EXERCISE DETAILS: Reproduce the records verbatim, beginning with the first line and continuing through the line that contains "Not for use", with both of those lines included. Copy nothing beyond that line.

Transcribed page contents:
BEGIN

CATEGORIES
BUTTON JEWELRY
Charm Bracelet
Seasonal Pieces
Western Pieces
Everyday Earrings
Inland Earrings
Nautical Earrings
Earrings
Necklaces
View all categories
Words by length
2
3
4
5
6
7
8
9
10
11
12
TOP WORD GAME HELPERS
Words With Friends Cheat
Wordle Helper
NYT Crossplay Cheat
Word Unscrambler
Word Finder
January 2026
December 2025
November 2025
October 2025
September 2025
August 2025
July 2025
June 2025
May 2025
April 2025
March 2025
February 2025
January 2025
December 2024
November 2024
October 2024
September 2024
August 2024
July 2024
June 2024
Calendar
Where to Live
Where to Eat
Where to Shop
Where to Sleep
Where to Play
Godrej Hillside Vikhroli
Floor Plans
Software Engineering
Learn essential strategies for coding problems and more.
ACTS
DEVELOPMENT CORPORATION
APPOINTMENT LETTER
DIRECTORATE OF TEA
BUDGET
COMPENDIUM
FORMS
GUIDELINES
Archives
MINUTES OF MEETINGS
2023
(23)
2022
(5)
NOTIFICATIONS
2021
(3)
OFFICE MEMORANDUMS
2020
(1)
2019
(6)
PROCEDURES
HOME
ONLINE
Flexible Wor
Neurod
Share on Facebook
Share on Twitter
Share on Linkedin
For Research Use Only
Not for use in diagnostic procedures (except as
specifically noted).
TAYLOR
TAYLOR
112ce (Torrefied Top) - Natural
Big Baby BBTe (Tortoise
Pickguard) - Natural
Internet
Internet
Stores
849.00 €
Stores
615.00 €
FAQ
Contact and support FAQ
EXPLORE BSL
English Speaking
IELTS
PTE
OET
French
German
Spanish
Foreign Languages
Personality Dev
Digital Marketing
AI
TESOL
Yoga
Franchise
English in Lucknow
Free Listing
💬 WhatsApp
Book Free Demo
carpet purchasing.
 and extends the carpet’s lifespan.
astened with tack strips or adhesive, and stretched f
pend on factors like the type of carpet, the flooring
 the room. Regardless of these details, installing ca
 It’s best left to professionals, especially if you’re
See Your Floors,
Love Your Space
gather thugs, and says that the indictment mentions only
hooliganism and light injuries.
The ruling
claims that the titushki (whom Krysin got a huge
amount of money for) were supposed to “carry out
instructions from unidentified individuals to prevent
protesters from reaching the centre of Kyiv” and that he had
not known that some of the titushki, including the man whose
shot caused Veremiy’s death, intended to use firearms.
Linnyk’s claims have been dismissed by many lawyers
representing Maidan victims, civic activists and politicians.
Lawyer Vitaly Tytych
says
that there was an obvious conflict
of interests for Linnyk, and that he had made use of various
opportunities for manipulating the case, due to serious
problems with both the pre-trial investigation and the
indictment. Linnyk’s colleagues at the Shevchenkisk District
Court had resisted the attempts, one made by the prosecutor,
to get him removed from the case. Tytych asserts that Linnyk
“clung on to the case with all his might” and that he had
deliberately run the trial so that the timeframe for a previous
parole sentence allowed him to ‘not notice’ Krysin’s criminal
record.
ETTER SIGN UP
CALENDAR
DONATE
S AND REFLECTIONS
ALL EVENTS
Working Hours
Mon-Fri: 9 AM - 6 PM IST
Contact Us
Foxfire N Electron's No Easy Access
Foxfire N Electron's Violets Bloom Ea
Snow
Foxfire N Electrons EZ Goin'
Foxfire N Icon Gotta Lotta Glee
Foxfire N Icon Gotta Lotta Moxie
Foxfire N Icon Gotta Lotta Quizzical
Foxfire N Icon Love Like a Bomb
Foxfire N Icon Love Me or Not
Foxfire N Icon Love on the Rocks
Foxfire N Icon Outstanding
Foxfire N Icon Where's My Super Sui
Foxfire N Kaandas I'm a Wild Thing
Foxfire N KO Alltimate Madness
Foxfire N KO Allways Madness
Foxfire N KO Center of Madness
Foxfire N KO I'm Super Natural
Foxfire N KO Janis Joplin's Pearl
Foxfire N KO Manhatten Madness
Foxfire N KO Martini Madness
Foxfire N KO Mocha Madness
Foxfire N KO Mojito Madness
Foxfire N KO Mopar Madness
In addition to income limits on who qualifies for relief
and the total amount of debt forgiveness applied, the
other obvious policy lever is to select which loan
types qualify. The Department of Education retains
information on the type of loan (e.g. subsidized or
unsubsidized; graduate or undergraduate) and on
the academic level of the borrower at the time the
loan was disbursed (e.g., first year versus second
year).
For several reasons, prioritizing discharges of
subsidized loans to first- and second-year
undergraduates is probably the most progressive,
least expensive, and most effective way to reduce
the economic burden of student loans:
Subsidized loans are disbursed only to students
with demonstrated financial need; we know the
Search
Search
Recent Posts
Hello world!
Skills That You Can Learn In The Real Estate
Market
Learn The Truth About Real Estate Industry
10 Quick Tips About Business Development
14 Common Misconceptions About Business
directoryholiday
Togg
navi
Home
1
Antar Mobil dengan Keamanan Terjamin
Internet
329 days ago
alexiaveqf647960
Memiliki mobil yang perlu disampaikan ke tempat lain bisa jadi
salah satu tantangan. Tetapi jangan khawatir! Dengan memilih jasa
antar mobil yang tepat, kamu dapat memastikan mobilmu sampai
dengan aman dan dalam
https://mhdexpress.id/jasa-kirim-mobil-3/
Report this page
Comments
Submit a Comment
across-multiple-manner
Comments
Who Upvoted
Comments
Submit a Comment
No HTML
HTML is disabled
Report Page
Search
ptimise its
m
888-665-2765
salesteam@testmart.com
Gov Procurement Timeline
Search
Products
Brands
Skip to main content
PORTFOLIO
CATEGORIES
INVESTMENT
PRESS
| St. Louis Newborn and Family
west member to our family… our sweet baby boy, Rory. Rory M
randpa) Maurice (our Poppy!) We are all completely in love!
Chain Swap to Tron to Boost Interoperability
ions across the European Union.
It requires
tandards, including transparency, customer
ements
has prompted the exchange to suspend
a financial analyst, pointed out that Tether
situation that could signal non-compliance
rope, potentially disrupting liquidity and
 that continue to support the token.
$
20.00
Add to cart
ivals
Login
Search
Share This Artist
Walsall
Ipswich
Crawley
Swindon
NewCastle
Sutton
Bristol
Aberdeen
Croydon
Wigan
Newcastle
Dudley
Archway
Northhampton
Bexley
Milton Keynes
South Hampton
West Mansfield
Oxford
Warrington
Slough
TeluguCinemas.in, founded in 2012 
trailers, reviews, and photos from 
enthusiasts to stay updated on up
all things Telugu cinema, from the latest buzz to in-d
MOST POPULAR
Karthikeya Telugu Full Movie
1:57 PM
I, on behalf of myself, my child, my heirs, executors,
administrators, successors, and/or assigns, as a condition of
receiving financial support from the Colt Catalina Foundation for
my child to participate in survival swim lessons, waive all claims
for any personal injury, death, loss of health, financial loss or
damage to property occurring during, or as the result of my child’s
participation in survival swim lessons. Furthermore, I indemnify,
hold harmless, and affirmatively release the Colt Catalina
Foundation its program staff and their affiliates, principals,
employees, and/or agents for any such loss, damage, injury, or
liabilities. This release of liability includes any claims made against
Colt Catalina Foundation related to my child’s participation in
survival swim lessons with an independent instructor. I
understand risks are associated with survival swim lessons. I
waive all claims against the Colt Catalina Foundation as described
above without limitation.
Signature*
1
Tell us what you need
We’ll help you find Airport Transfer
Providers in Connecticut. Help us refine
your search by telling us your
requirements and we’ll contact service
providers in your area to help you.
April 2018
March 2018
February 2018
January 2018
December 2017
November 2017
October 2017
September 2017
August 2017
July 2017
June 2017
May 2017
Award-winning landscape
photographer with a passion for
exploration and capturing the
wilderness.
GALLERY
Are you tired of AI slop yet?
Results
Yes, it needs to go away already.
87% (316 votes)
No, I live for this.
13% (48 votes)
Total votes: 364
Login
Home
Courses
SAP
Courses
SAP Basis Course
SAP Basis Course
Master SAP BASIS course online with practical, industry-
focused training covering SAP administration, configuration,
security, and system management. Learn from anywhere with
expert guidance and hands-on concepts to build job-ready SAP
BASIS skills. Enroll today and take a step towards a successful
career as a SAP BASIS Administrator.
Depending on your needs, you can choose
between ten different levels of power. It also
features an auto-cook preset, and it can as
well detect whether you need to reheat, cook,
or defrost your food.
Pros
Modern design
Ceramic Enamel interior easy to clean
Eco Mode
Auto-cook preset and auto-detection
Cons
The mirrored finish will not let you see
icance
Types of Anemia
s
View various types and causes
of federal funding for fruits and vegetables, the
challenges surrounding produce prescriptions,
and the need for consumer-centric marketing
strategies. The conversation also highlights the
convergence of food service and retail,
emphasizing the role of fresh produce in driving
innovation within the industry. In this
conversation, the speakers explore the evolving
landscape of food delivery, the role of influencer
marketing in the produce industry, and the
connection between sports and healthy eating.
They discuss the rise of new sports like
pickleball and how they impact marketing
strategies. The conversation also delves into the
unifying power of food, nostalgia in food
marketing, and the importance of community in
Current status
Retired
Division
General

END

WRITTEN ANSWER:
CATEGORIES
BUTTON JEWELRY
Charm Bracelet
Seasonal Pieces
Western Pieces
Everyday Earrings
Inland Earrings
Nautical Earrings
Earrings
Necklaces
View all categories
Words by length
2
3
4
5
6
7
8
9
10
11
12
TOP WORD GAME HELPERS
Words With Friends Cheat
Wordle Helper
NYT Crossplay Cheat
Word Unscrambler
Word Finder
January 2026
December 2025
November 2025
October 2025
September 2025
August 2025
July 2025
June 2025
May 2025
April 2025
March 2025
February 2025
January 2025
December 2024
November 2024
October 2024
September 2024
August 2024
July 2024
June 2024
Calendar
Where to Live
Where to Eat
Where to Shop
Where to Sleep
Where to Play
Godrej Hillside Vikhroli
Floor Plans
Software Engineering
Learn essential strategies for coding problems and more.
ACTS
DEVELOPMENT CORPORATION
APPOINTMENT LETTER
DIRECTORATE OF TEA
BUDGET
COMPENDIUM
FORMS
GUIDELINES
Archives
MINUTES OF MEETINGS
2023
(23)
2022
(5)
NOTIFICATIONS
2021
(3)
OFFICE MEMORANDUMS
2020
(1)
2019
(6)
PROCEDURES
HOME
ONLINE
Flexible Wor
Neurod
Share on Facebook
Share on Twitter
Share on Linkedin
For Research Use Only
Not for use in diagnostic procedures (except as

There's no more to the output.